The CDC considers adults to be obese if their body mass index is 30 or above and morbidly obese if their BMI tops 40. A person who is 5 feet 8 would be obese if he or she weighs at least 197 pounds and morbidly obese if he or she weighs at least 262 pounds.
Researchers have seen anecdotal reports throughout the course of the pandemic that the obese might be at greater risk of complications from infection, but it has never been clear whether this was a result of obesity or of risk factors associated with obesity.
In the JAMA study, which analyzed data from all 1,088 swine-flu-related hospitalizations that occurred in California from the beginning of the outbreak this spring through Aug. 11, researchers from the state Department of Public Health identified 268 adults whose BMIs were known. Of those, 156 were obese, including 67 who were morbidly obese. Forty-six of those obese adults died, according to the study.
In addition, 19% of hospitalized swine flu patients between the ages of 2 and 17 were considered obese, with a BMI above the 95th percentile for their age. None of those patients died.
The researchers found that two-thirds of the obese patients had a health problem that was previously recognized as an underlying risk factor for swine flu. The most common were chronic lung disease, heart disease and diabetes.
But that still left one-third of obese patients without other risk factors, said Dr. Janice K. Louie, lead author of the study and chief of the state health department’s influenza and respiratory syndromes section.
There are many possible explanations.
Some of them are physiological. The lungs of obese patients are compressed because the abdomen presses up on the diaphragm. In addition, the chest wall is heavier, so it’s more difficult for the lungs to stay inflated.
Both of those factors make it difficult for blood and oxygen to travel throughout the lungs and fight off infection, said Dr. Lena Napolitano, chief of acute-care surgery at the University of Michigan Health System. She recently published a report in the CDC’s Morbidity and Mortality Weekly Report on 10 swine flu patients admitted to the intensive care unit there; of the 10, nine were obese, including seven who were morbidly obese.
The compromised immune system of obese people probably also plays a role, said Dr. David Heber, director of the Risk Factor Obesity Program at UCLA’s David Geffen School of Medicine. Scientists believe that people who are obese have a baseline level of inflammation that diminishes the body’s ability to fight diseases.

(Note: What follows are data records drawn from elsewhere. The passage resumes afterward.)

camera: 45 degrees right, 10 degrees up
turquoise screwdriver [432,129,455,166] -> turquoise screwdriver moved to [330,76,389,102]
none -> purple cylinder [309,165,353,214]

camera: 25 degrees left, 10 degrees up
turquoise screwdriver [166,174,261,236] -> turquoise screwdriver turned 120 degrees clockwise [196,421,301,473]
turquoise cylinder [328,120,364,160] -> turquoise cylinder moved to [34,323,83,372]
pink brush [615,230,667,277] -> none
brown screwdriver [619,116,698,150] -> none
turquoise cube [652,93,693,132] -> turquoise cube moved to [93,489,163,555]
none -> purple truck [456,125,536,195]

Studies of obese mice help explain why.
Researchers at the University of North Carolina in Chapel Hill found that 42% of obese mice died when infected with a human strain of flu, while the same virus killed only 5% of lean mice. The lungs of the obese mice failed to produce two crucial kinds of immune cells called cytokines that fight off viruses. There was also a decrease in natural killer cells and T-cells, two other components of the immune system, said Patricia Sheridan, a nutritional immunologist at UNC who worked on the study.

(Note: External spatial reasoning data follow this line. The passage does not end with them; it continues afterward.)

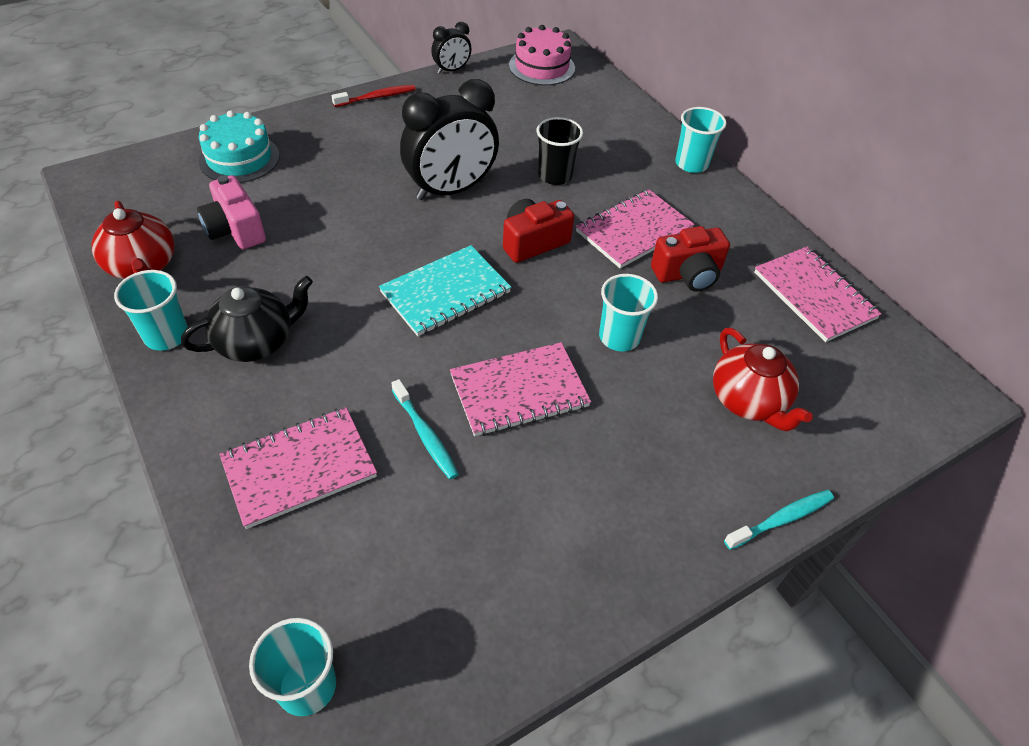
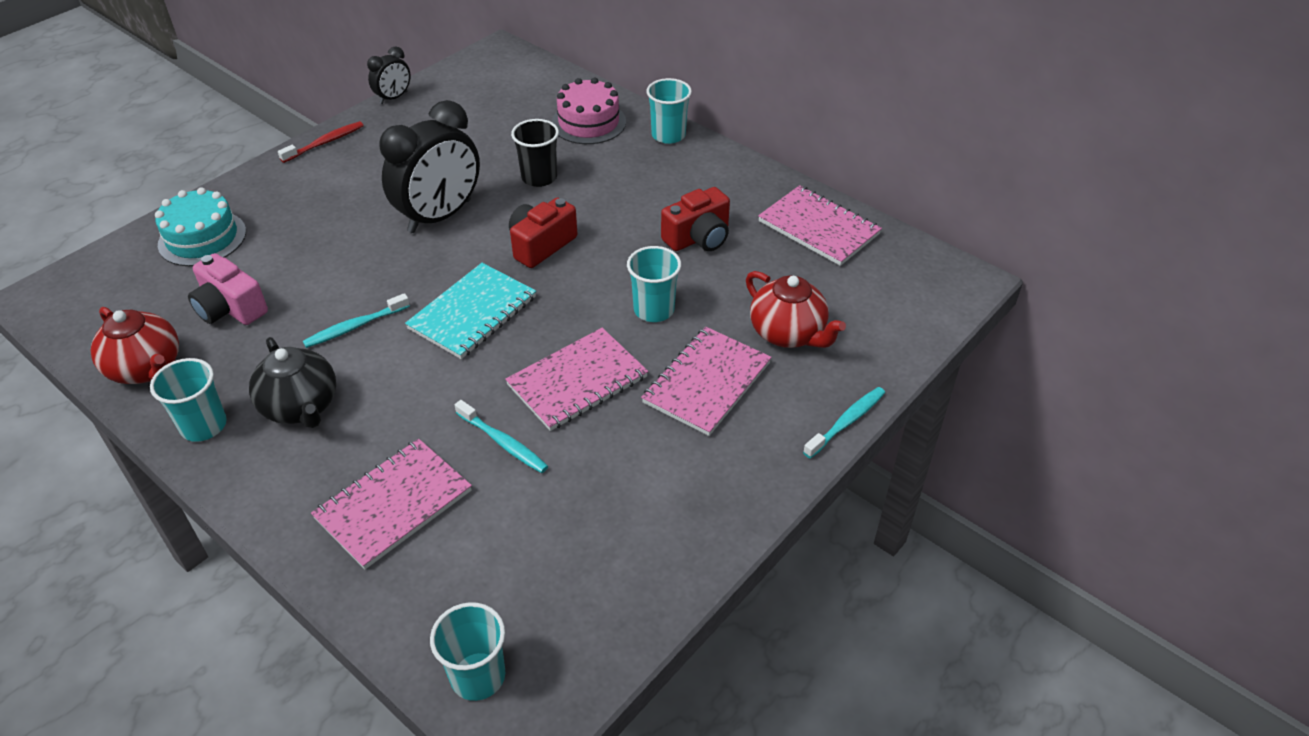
camera: 15 degrees left, 5 degrees down
black teapot [181,276,313,362] -> black teapot turned 105 degrees clockwise [249,337,336,428]
pink cake [509,25,575,85] -> pink cake moved to [552,77,626,144]
pink notebook [576,189,695,268] -> pink notebook moved to [641,327,772,436]
none -> turquoise toothbrush [303,293,410,348]

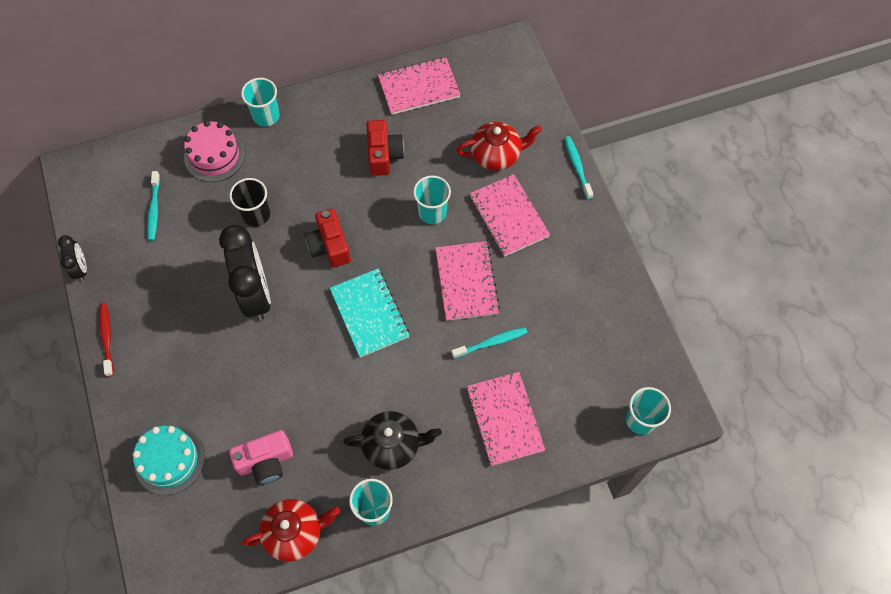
camera: 60 degrees left, 20 degrees up
turquoise toothbrush [303,293,410,348] -> turquoise toothbrush moved to [147,171,160,241]

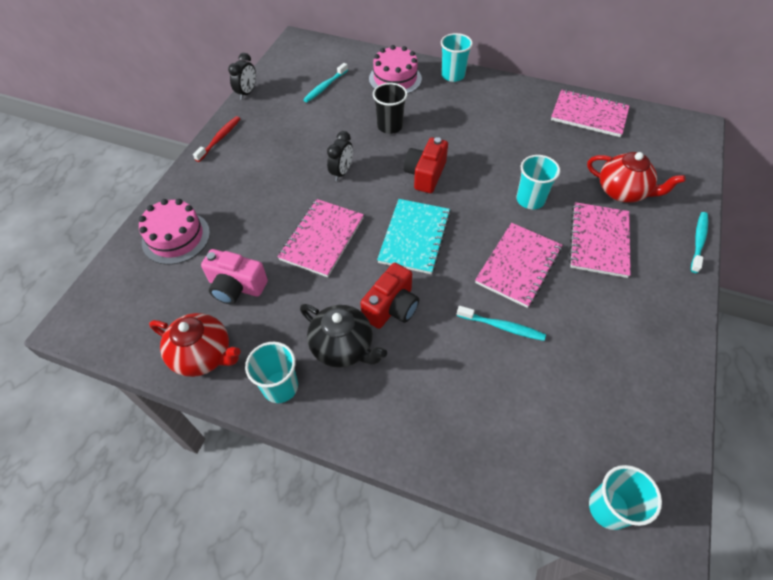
camera: 40 degrees right, 10 degrees down
turquoise cake [133,425,205,495] -> pink cake [139,199,210,265]
black clock [219,225,271,320] -> black clock [327,131,353,181], size x0.49
red camera [366,120,405,176] -> red camera moved to [360,263,419,329]
pink notebook [466,372,545,466] -> pink notebook moved to [278,199,364,277]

Those results raise questions about whether flu vaccines prompt enough of an immune response to offer any protection to obese people. UNC researchers are studying that, Sheridan said.
In addition to the findings on obesity, the JAMA study found that:
* More than a third of the patients reported nausea or vomiting, and a fifth reported diarrhea. Such gastrointestinal symptoms are observed in fewer than 5% of those hospitalized with seasonal flu.
* Rapid tests for influenza commonly used for initial screening gave false negatives 34% of the time, an unexpectedly high rate.
Since Aug. 11, nearly 3,000 more Californians have been hospitalized with swine flu and 131 have died, Louie said.